Économiquement, l’Allemagne déteste le protectionnisme de Donald Trump. Le président américain, qui estime qu’on voit "trop de Mercedes à New York", a signé le 31 mars un Executive Order ordonnant à son Administration une analyse critique de la balance commerciale entre l’Amérique et chacun des pays étrangers commerçant avec elle. L’Allemagne est très largement excédentaire. Mais, farouchement attachée au libre-échangisme, elle n’a aucune intention de changer quoi que ce soit à sa politique exportatrice. Cela énervera-t-il l’exécutif américain ? C’est très possible.

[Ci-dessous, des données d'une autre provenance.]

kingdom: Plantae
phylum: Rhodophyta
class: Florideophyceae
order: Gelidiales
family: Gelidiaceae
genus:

Il s’agit donc désormais pour l’Allemagne d’éviter de devenir la bête noire de M. Trump, surtout au cas où ce dernier parviendrait à faire un deal avec le président chinois.
Jeudi 6 avril, Xi Jinping se rendra en Floride pour s’entretenir avec le président américain. La Chine accuse comme l’Allemagne un fort excédent commercial avec l’Amérique. Mais Pékin peut faire un cadeau stratégique à Washington - la mise au pas de la Corée du Nord ; alors que Berlin n’a rien à offrir. Comme Trump est apparu, depuis le début de son mandat, comme fort avec les faibles et doux avec les forts, il est possible qu’après avoir renié son affection pour Taïwan, il se couche une seconde fois face à Xi et dirige sa hargne vers l’Europe, si faible, si divisée.
C’est là que Berlin a un rôle historique à jouer : faire enfin de l’Union européenne, et surtout de ce qui marche le mieux en son sein - l’eurozone -, un bloc capable de résister à l’hégémonisme financier et judiciaire américain. Mais pour cela encore faudrait-il que les Allemands comprennent qu’aucune zone monétaire ne peut exister durablement sans que les États les plus riches y aident les plus pauvres.